Murphy chief of staff resumes testimony on alleged sexual assault

BY Briana Vannozzi, Correspondent |

Lawmakers hammered away at Gov. Phil Murphy’s Chief of Staff Pete Cammarano for hours, peppering him with questions about the hiring of Al Alvarez, the senior staffer accused of raping another high level official in the administration. In the fourth marathon hearing, legislators honed in on timelines. Alvarez was first told to resign by Cammarano on March 26, 2018, then again by another member of Murphy’s inner circle in June, yet he stayed on as the chief of staff for the School Development Authority until Oct. 3.

“It’s very hard to believe with the seriousness, as you would emphasize that it was incredibly serious, and you tell this individual they need to part company with the state and he’s still there almost three months later and you do nothing,” said Sen. Fred Madden.

“There are times I wonder if I should have informed the governor. There are times I wonder if I should have pushed back harder. There are times if I wonder if I should have just fired Mr. Alvarez and run the risk of being sued for firing someone for an accusation,” Cammarano said. “There’s a lot I think I could have done. I think there were barrier though. The confidentiality barrier frustrated me.”

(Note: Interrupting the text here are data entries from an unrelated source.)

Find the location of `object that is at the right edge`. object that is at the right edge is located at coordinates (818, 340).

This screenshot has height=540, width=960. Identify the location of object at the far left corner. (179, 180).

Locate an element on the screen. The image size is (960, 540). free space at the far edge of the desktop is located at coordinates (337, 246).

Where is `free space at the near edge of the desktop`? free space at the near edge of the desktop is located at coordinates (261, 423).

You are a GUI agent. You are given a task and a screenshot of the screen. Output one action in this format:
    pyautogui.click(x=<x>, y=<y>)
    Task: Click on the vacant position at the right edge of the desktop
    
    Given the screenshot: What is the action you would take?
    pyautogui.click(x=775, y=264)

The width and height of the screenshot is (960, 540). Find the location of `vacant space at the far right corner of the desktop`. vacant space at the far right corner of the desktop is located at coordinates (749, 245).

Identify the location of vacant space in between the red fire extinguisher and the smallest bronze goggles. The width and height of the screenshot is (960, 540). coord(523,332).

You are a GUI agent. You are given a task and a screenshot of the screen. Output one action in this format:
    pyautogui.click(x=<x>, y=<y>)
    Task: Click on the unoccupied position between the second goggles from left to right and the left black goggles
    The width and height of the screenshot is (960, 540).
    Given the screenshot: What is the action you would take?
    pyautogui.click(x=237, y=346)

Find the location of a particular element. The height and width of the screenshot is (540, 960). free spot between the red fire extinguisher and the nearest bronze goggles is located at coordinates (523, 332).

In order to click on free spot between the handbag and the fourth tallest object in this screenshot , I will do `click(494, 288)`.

But unemployment papers filed by Alvarez last month allege that Murphy officials pledged to help him find another job before letting him go.

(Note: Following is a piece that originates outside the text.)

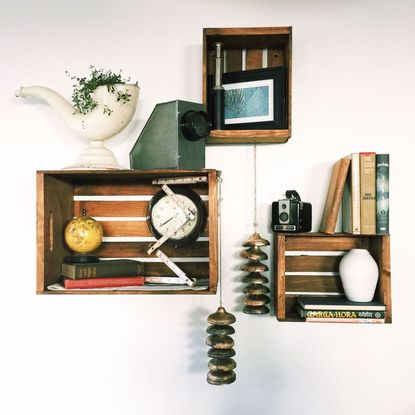
Identify the location of shelf. The height and width of the screenshot is (415, 415). (263, 49).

Senate Majority Leader, and panel co-chair, Loretta Weinberg got right to the point.

“Did you offer to help him find a job?” asked Weinberg.

“I did not,” replied Cammarano.

“Did he ask you to?” asked Weinberg.

“He did not,” Cammarano said.

“OK. So there was no offer, from you at least,” Weinberg said.

“There was not,” Cammarano replied.

Indicating that perhaps other officials had offered help. Cammarano insists Murphy’s Chief Counsel Matt Platkin advised him not to speak to the governor or any other senior officials about the situation due to confidentiality clauses.

“Did it trouble you that they were telling you not to tell your boss, who is the top person in state of New Jersey, he’s the leader of the state of New Jersey at this point, about a serious allegation about someone in his administration?” asked Assemblywoman Nancy Munoz.

“As I’ve testified before, there were times where I did wonder about it but ultimately I follow the advice of legal counsel,” Cammarano replied.

“Why wasn’t he just taken out of employment, we’re going to put you on paid leave until we start figuring this out, then we can cut the cord when we need to. On your end you were thinking no. Why didn’t he go through that process?” asked Assemblywoman BettyLou DeCroce.

“It’s not a thought that ever entered my mind,” Cammarano said.

Alvarez, through his attorney, denies the allegations. This week Alvarez shared his side of the story, claiming he was in a consensual affair with a married woman who then claimed rape. Ultimately, lawmakers were left with little new information Thursday, adding it makes it tough to reform hiring practices with fingers pointed in every direction.

“Given everything that has gone on to date — all the testimony, and public statements, newspaper stories — who do you hold accountable for getting us here today?” asked Sen. Kristin Corrado.

“I’ll take some. Anyone involved, including you folks sitting here who are looking at this issue, I think we all have an obligation and responsibility to address it,” Cammarano said.

And in an odd twist of events after Cammarano asked for a 5 minute break, he didn’t come back to continue his testimony.

Late Thursday the committee heard from Heather Taylor, the state’s chief ethics officer. But it was Platkin’s name that was mentioned more than three dozen times by our count during Thursday’s hearing. He’s a central figure lawmakers want to talk to. His testimony has been rescheduled several times, but NJTV News is told he’s on tap for the next hearing on Jan. 25.